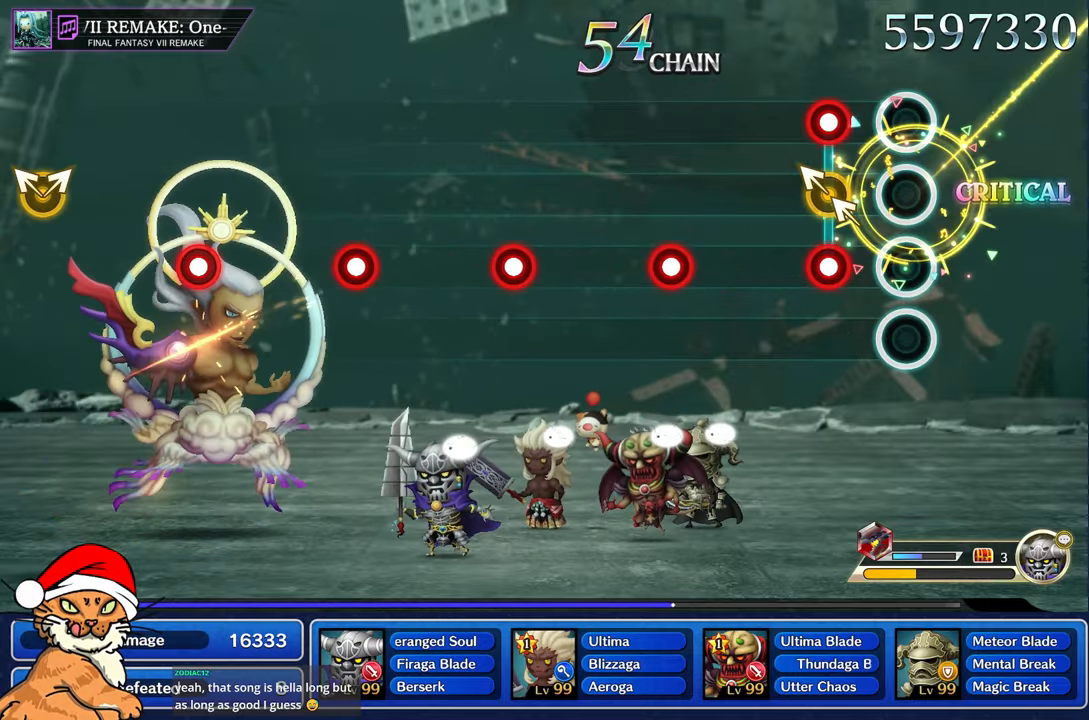
{"buttons": [], "left_stick": "center", "right_stick": "center", "events": [[200, "right_stick", "up-left"], [217, "left_stick", "left"], [233, "L1", "down"], [250, "R1", "down"], [367, "L1", "up"], [400, "R1", "up"], [400, "left_stick", "center"], [433, "right_stick", "center"]]}
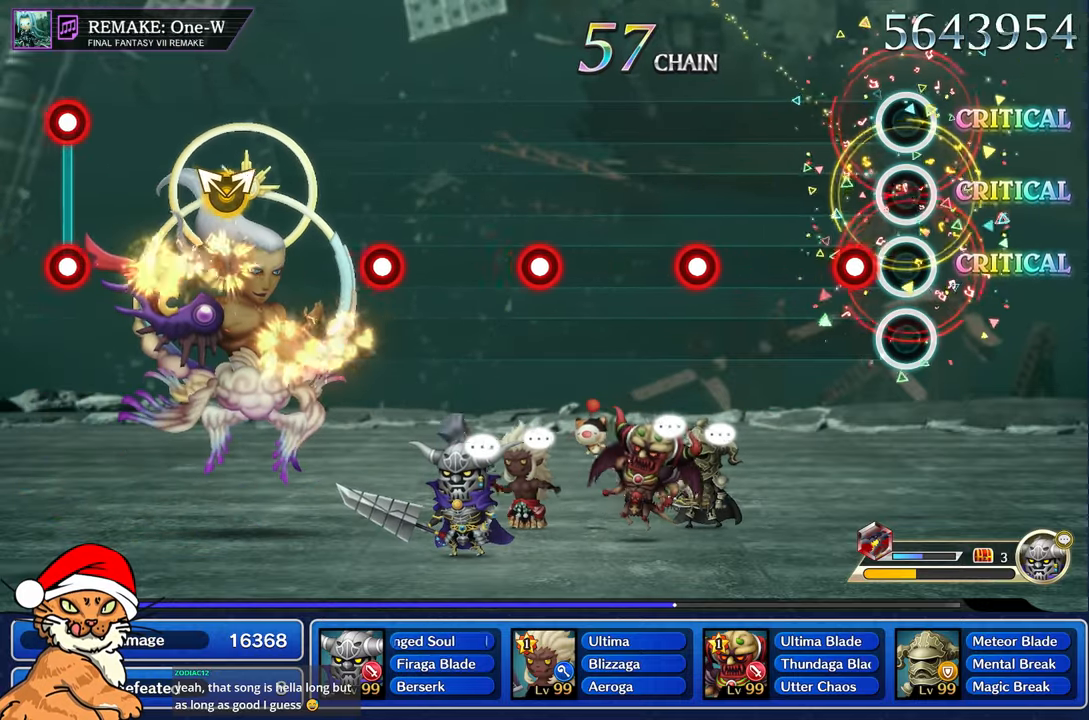
{"buttons": [], "left_stick": "center", "right_stick": "center", "events": [[150, "R1", "down"], [267, "R1", "up"]]}
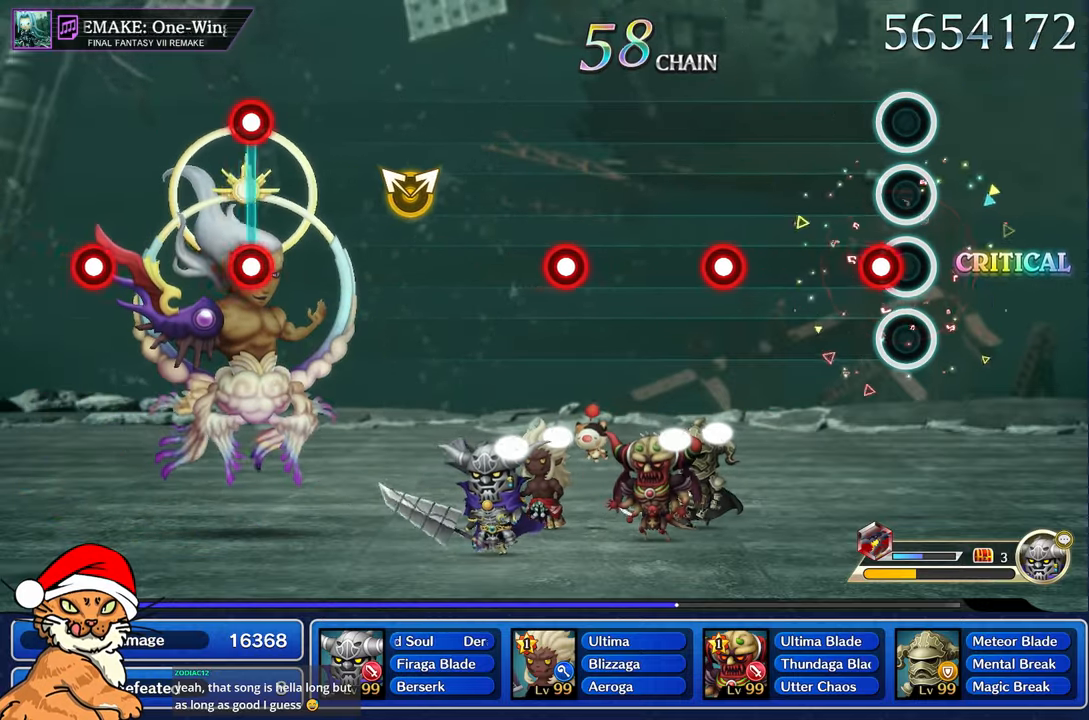
{"buttons": [], "left_stick": "center", "right_stick": "center", "events": [[83, "R1", "down"], [217, "R1", "up"]]}
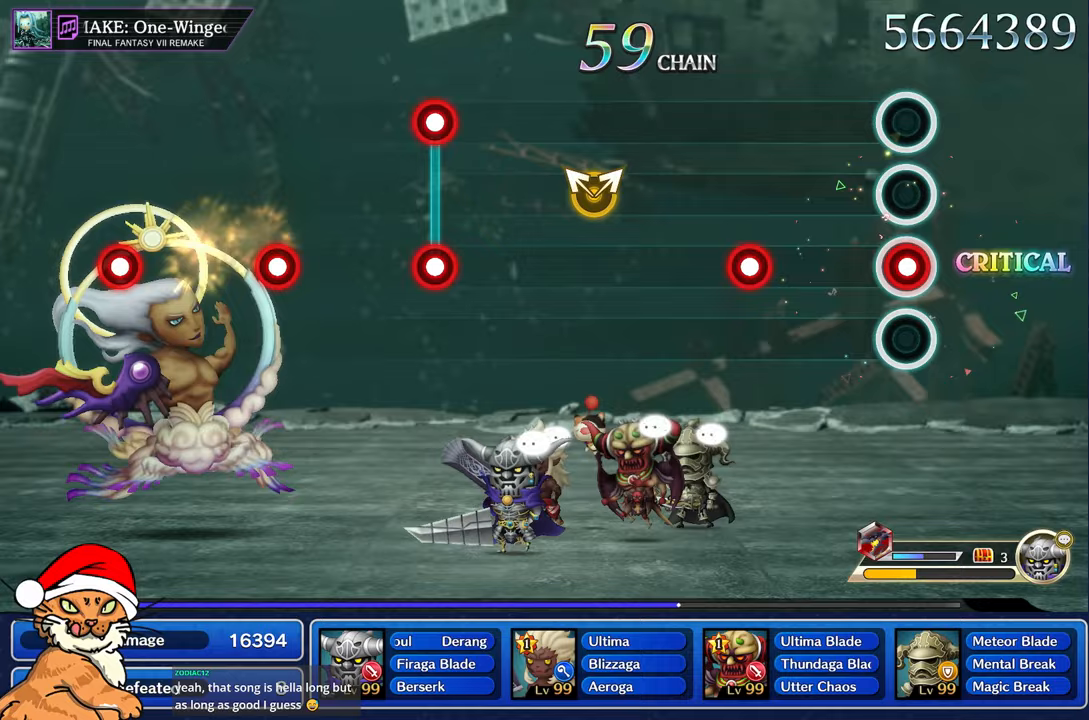
{"buttons": ["R1"], "left_stick": "center", "right_stick": "center", "events": [[33, "R1", "down"], [133, "R1", "up"], [450, "R1", "down"]]}
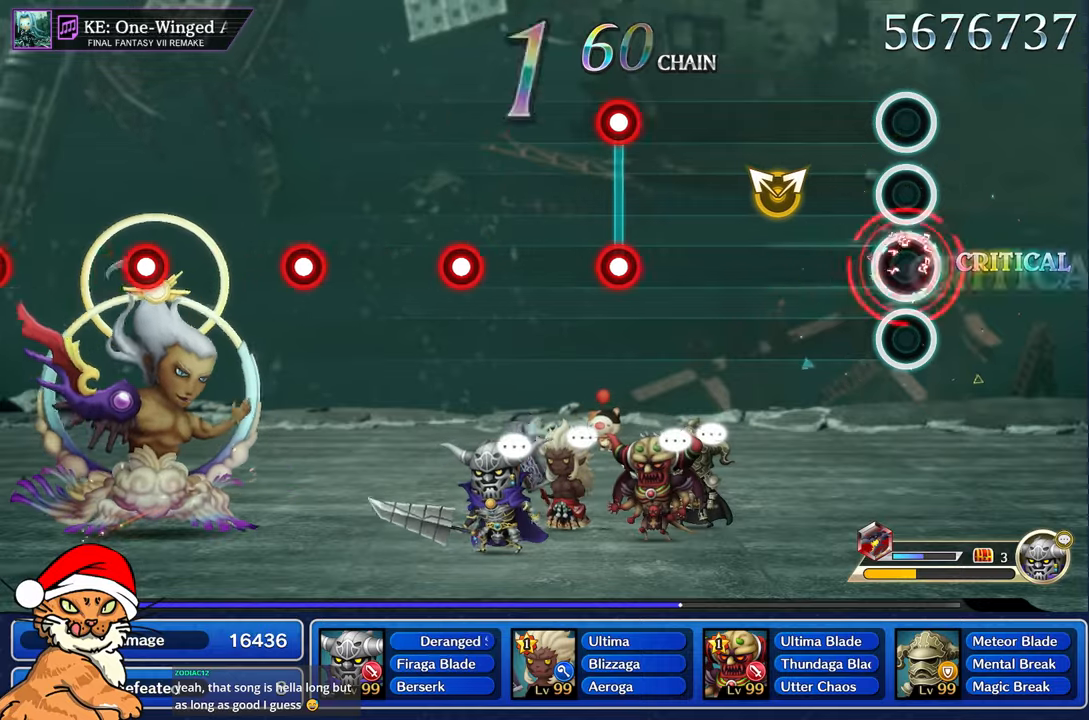
{"buttons": [], "left_stick": "left", "right_stick": "right", "events": [[67, "R1", "up"], [383, "left_stick", "left"], [383, "right_stick", "right"]]}
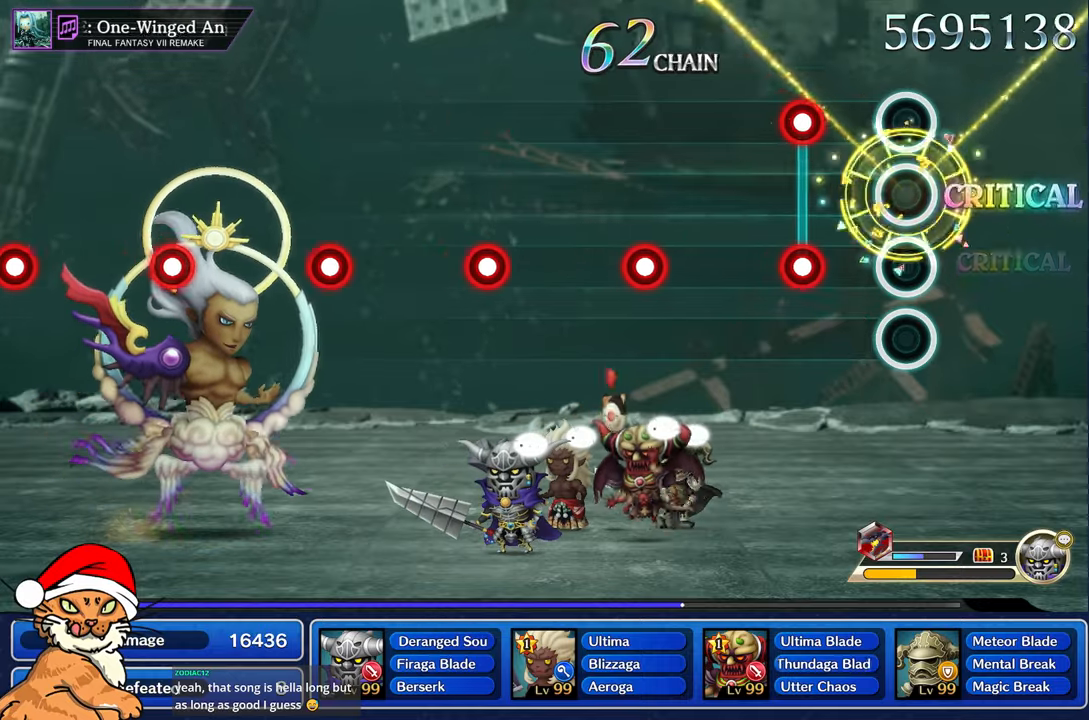
{"buttons": [], "left_stick": "center", "right_stick": "center", "events": [[33, "right_stick", "center"], [50, "left_stick", "center"], [300, "R1", "down"], [317, "L1", "down"], [417, "L1", "up"], [417, "R1", "up"]]}
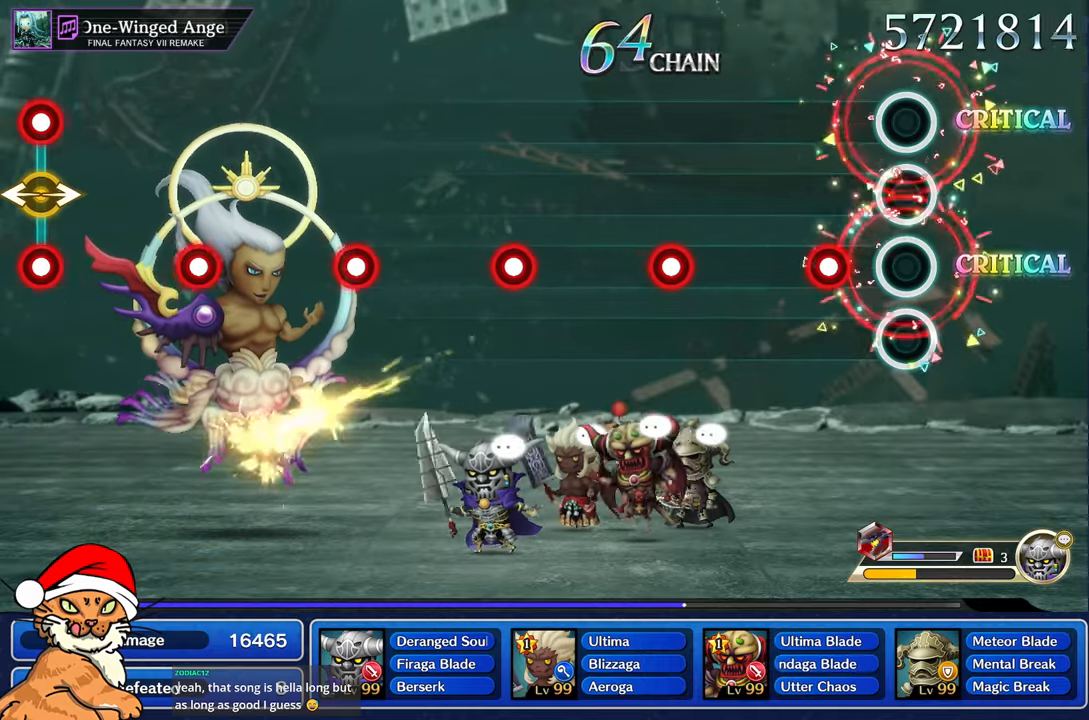
{"buttons": [], "left_stick": "center", "right_stick": "center", "events": [[233, "R1", "down"], [350, "R1", "up"]]}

══════

> Work order: If a line in the records above holds the string "center", copy it.

> Task result:
{"buttons": [], "left_stick": "center", "right_stick": "center", "events": [[200, "right_stick", "up-left"], [217, "left_stick", "left"], [233, "L1", "down"], [250, "R1", "down"], [367, "L1", "up"], [400, "R1", "up"], [400, "left_stick", "center"], [433, "right_stick", "center"]]}
{"buttons": [], "left_stick": "center", "right_stick": "center", "events": [[150, "R1", "down"], [267, "R1", "up"]]}
{"buttons": [], "left_stick": "center", "right_stick": "center", "events": [[83, "R1", "down"], [217, "R1", "up"]]}
{"buttons": ["R1"], "left_stick": "center", "right_stick": "center", "events": [[33, "R1", "down"], [133, "R1", "up"], [450, "R1", "down"]]}
{"buttons": [], "left_stick": "center", "right_stick": "center", "events": [[33, "right_stick", "center"], [50, "left_stick", "center"], [300, "R1", "down"], [317, "L1", "down"], [417, "L1", "up"], [417, "R1", "up"]]}
{"buttons": [], "left_stick": "center", "right_stick": "center", "events": [[233, "R1", "down"], [350, "R1", "up"]]}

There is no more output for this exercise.